• **QUESTIONS**
1. In the biography of footballer Tara Shelton, which team was the opponent when she scored her first senior international goal?
2. Write the next part of the biography of footballer Tara Shelton, picking up after its final sentence.

• **PASSAGE FOR REVIEW**
Tara Allison Borromeo Shelton (born June 26, 2001) is a footballer who plays as a defender for DLSU Lady Booters. Born in the United States, she represents the Philippines women's national team.

Early life and education
Shelton was born in the United States in Edmonds, Washington. She has roots in the Philippines, particularly in Cavite and Manila. She has attended the Holy Names Academy and later the De La Salle University.

Career
Shelton was part of the Holy Names Academy's football (soccer) team. After graduating from Holy Names in 2019, she had committed to play for Pacific Lutheran University in the US NCAA.

She moved to the Philippines, where she played for the De La Salle University's women's football team which played in the PFF Women's League.

International career
Shelton has represented the Philippines internationally. She has been part of the national team rosters which competed at the 2019 Southeast Asian Games and the 2022 AFC Women's Asian Cup qualifiers. She was also included in the final roster for the competition proper. Shelton scored her first international senior goal in a 3–0 friendly win against Bosnia and Herzegovina in Brežice, Slovenia, through a left-footed strike from outside the box.

• **EXERCISE DATA**

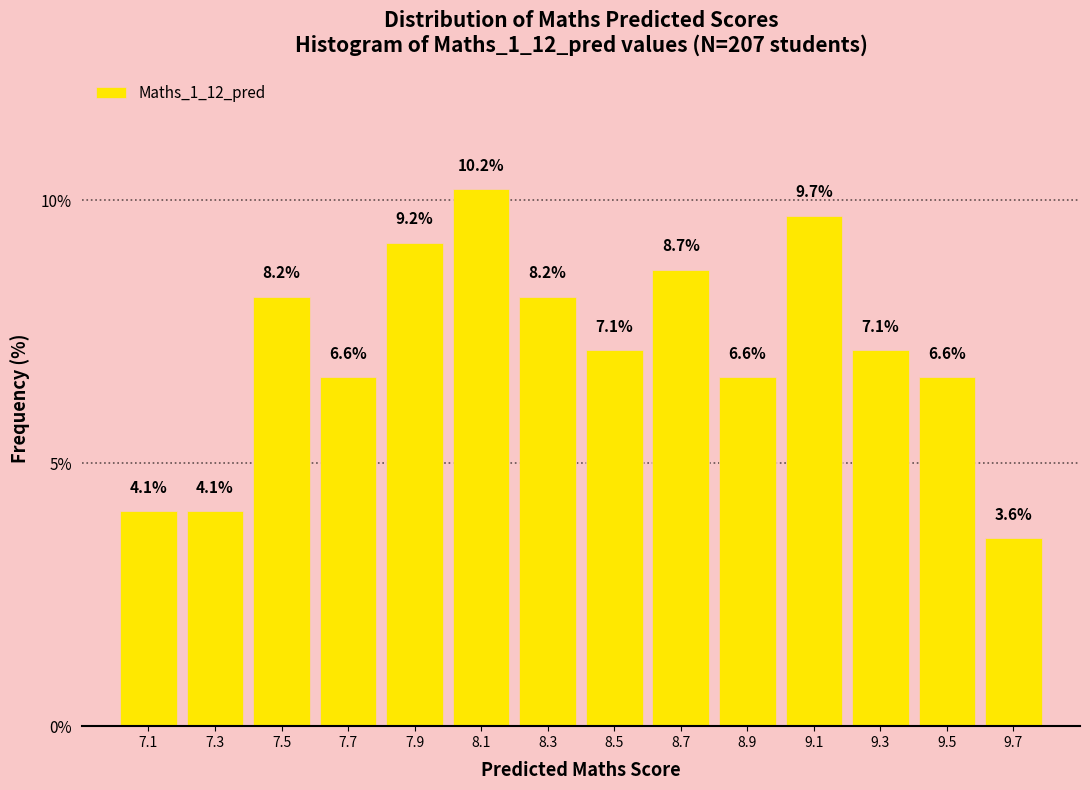

Reading left to right, what are all the values shown in this chart?

4.1	4.1	8.2	6.6	9.2	10.2	8.2	7.1	8.7	6.6	9.7	7.1	6.6	3.6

• **ANSWERS TO THE EXERCISES**
1. Bosnia and Herzegovina

2.
International goals
Scores and results list the Philippines' goal tally first.

Honours

International

Philippines 

 AFF Women's Championship: 2022

References

2001 births
Living people
Citizens of the Philippines through descent
Filipino women's footballers
Women's association football defenders
Philippines women's international footballers
People from Edmonds, Washington
Sportspeople from the Seattle metropolitan area
Soccer players from Washington (state)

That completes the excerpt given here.